Routes : les haies brise-vent prouvent de plus en plus leur utilité

Routes : les haies brise-vent prouvent de plus en plus leur utilité

Un lamier-sécateur

AGRICULTURE. Depuis 2002, on a vu apparaître quelque 470 kilomètres de haies brise-vent dans les champs des agriculteurs autour du lac Saint-Jean. Notamment, leur rôle premier est de favoriser la retenue de la neige au sol en hiver et de favoriser l’humidité des champs en été, ce qui fait en sorte que lors des années difficiles, le rendement des champs à proximité de ces brise-vent est amélioré.

C’est notamment ce que démontre la première étude du genre réalisée dans la région par le ministère de l’Agriculture, des Pêcheries et de l’Alimentation (MAPAQ) en collaboration avec La Financière agricole du Québec et Biopterre – Centre de développements des bioproduits.

Les résultats de cette étude démontrent l’incidence des haies brise-vent sur les rendements des cultures fourragères et céréalières.

Le 14 avril dernier, quelque 65 propriétaires terriens, des représentants des MRC et du milieu de l’enseignement, participaient à une journée de démonstration se tenant à la ferme du Carrousel, à Métabetchouan–Lac-à-la-Croix, au cours de laquelle André Vézina, expert en la matière, donnait une conférence sur l’entretien des haies, jeunes ou matures.

Depuis 2002, le ministère de l’Agriculture, des Pêcheries et de l’Alimentation (MAPAQ) a versé une aide financière totale de plus de 951 000 $ aux producteurs agricoles de la région du Saguenay—Lac-Saint-Jean pour la plantation d’environ 470 km de haies brise-vent en champ et l’aménagement de bandes riveraines, ce qui représente des centaines de milliers d’arbres et d’arbustes.

Aujourd’hui, il est temps de les entretenir et une partie de la conférence portait précisément sur la façon de faire et l’utilisation d’une machinerie appropriée pour le faire.

Efficacité

Cette journée a été consacrée en partie à plusieurs présentations de taille de haies brise-vent effectuée au moyen d’outils à main (sécateurs manuels et électriques, scies à élaguer) et d’outils mécanisés (lamier-sécateur et déchiqueteur sur tracteur).

Selon Benoît Poiraudeau, technicien agricole au MAPAQ, les premières plantations qui remontent au début des années 2000 ont atteint des hauteurs impressionnantes.

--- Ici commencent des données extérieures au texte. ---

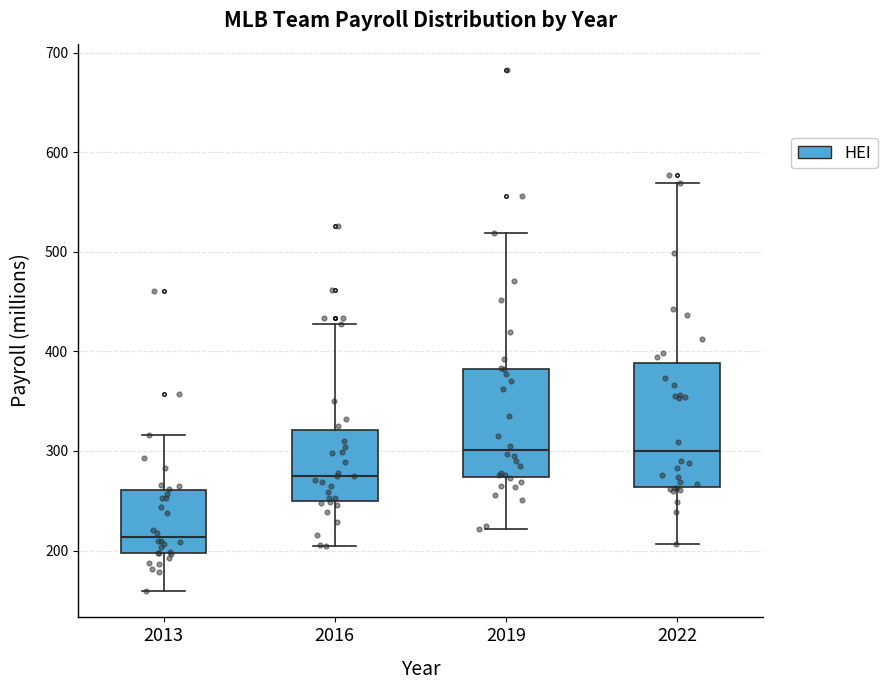

Where is the upper edge of the box at x = 2019 on the y-axis? The values are not printed on the chart, so give them approximately, as read against the axis.

380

Il est donc temps d’en faire un bon entretien pour enlever les branches qui peuvent nuire ou empiéter inutilement sur les cultures.

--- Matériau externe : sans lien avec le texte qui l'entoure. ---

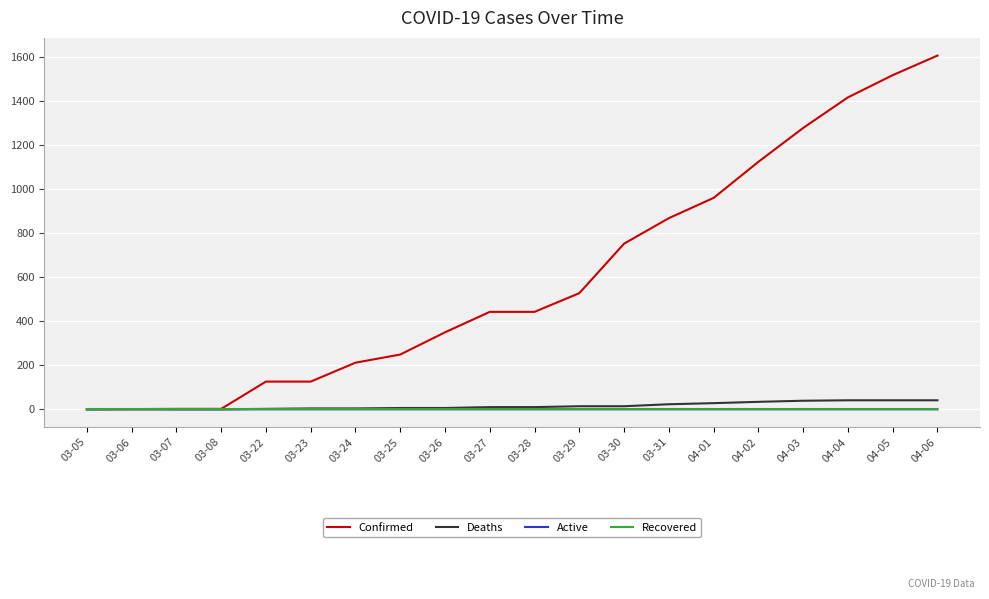

The value of Recovered at 03-26 is 0. True or false?

True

Il faut également bien apprendre à dégager le pied des arbres pour permettre la circulation partielle de l’air afin d’optimiser le rendement de la haie.

L’objectif n’est pas de créer un mur végétal mais bien une protection qui retient la neige en hiver et une partie de l’humidité en été.

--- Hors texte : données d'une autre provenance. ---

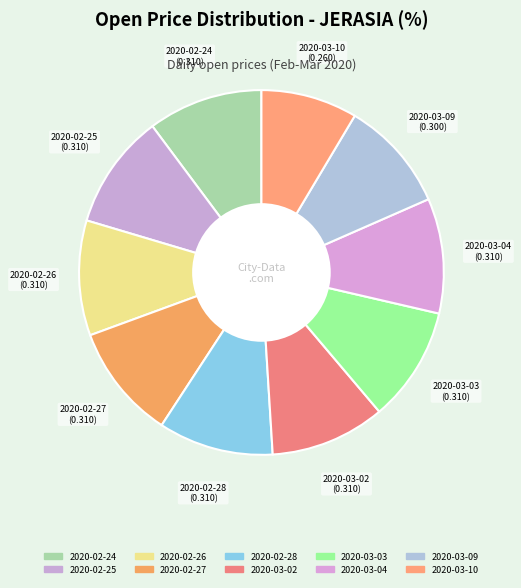

Which slice is the largest?

2020-02-24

Notamment, dans certains secteurs comme la route 169 à Métabetchouan, on utilise des haies brise-vent en guise de clôture à neige et on analyse présentement leur efficacité en ce sens.

On procède également à des expérience en utilisant différentes espèces d’arbres pour valider laquelle est la plus performante en terme de brise-vent et possède une valeur marchande quand elle est rendue à maturité.

Un des objectifs est de composer des haies avec trois ou quatre espèces d’arbres différents. Advenant une maladie qui attaque un type d’arbre en particulier, la haie ne sera pas totalement détruite.